Dataset items:
=====
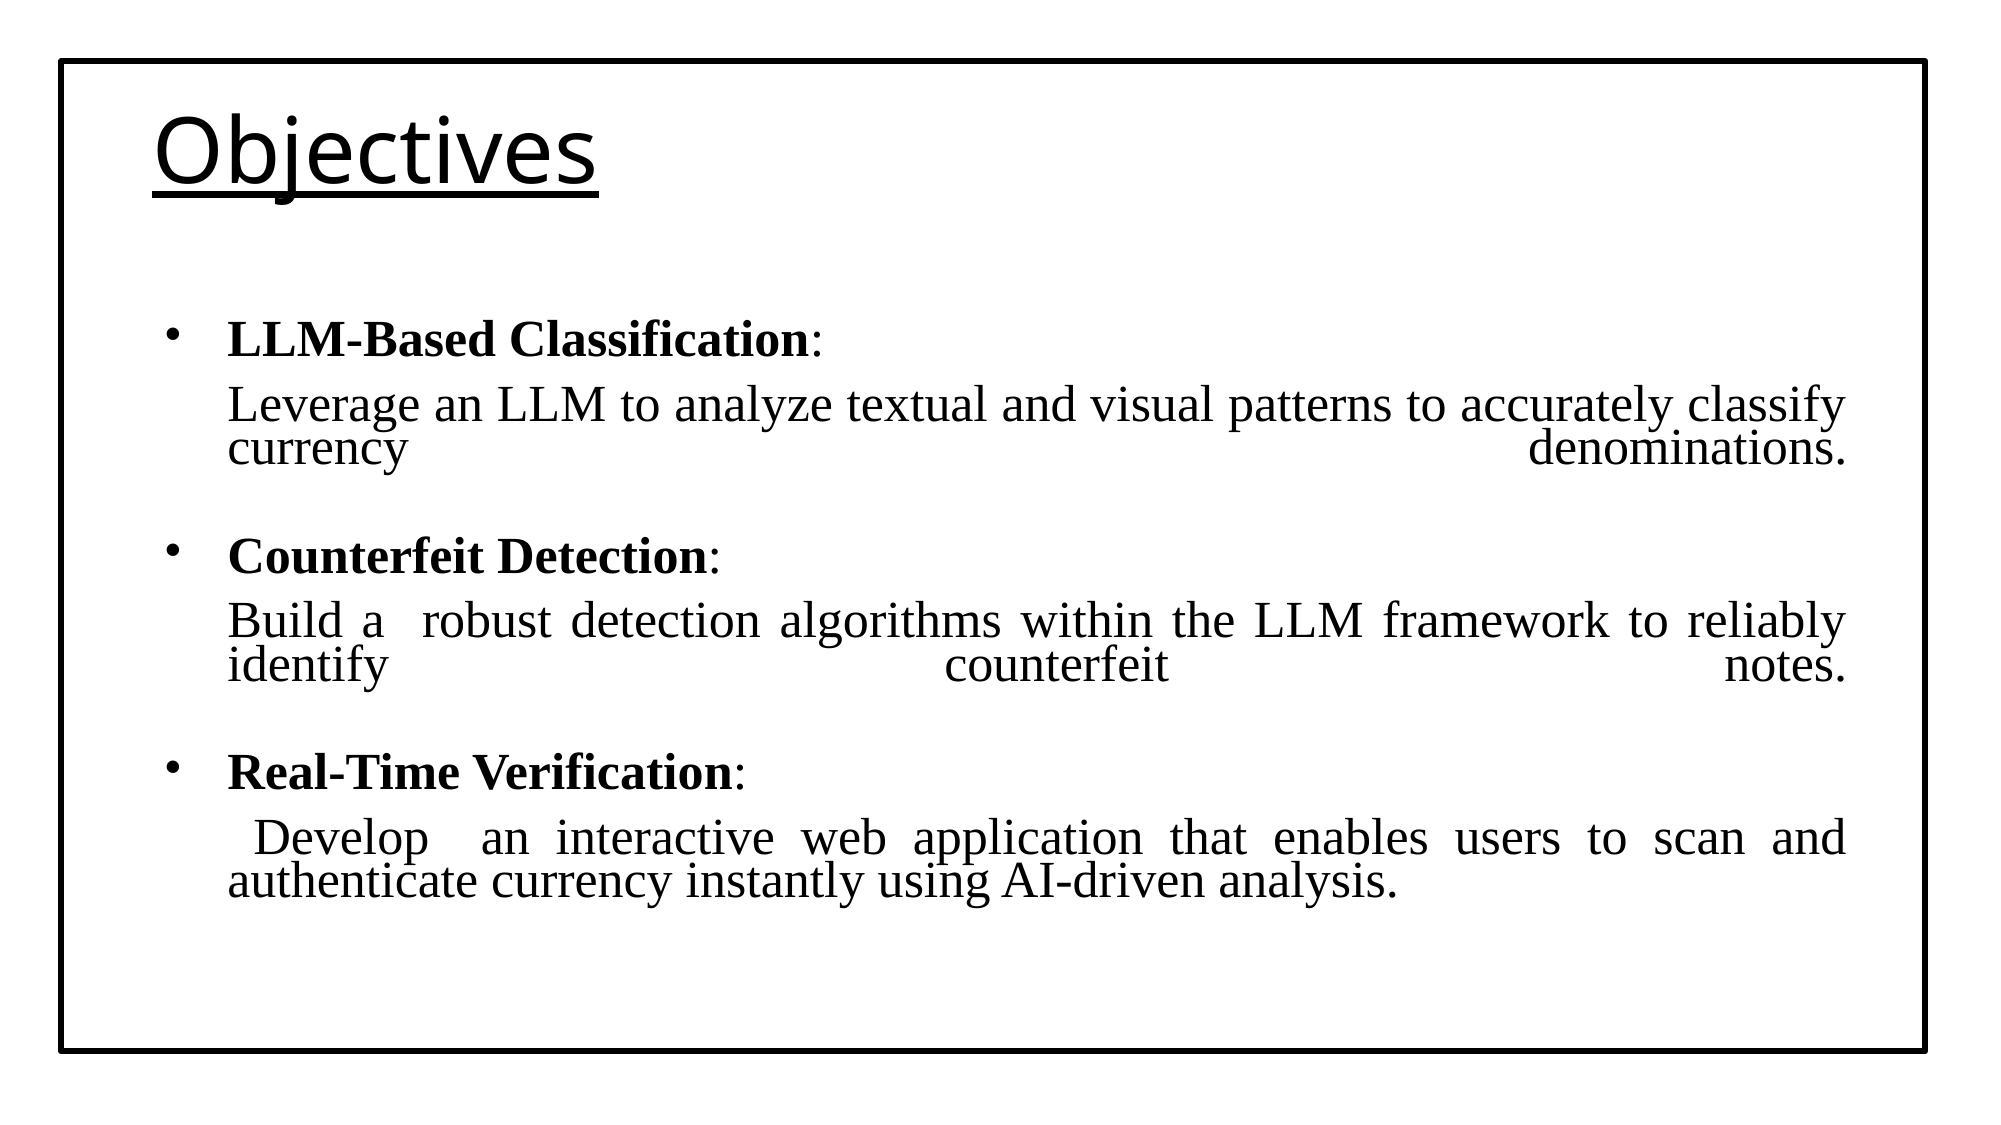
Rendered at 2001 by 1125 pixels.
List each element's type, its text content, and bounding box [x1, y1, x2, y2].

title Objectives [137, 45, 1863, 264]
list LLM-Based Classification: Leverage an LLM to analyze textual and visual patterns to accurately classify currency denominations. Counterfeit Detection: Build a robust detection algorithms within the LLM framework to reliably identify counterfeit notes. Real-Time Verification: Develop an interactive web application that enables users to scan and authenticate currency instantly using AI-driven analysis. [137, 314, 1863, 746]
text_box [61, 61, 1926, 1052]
=====
EXERCISE REQUIREMENTS: Make an exact copy of the data, leaving its pictures out.

RESULT FOR THIS TASK:
Rendered at 2001 by 1125 pixels.
List each element's type, its text content, and bounding box [x1, y1, x2, y2].

title Objectives [137, 45, 1863, 264]
list LLM-Based Classification: Leverage an LLM to analyze textual and visual patterns to accurately classify currency denominations. Counterfeit Detection: Build a robust detection algorithms within the LLM framework to reliably identify counterfeit notes. Real-Time Verification: Develop an interactive web application that enables users to scan and authenticate currency instantly using AI-driven analysis. [137, 314, 1863, 746]
text_box [61, 61, 1926, 1052]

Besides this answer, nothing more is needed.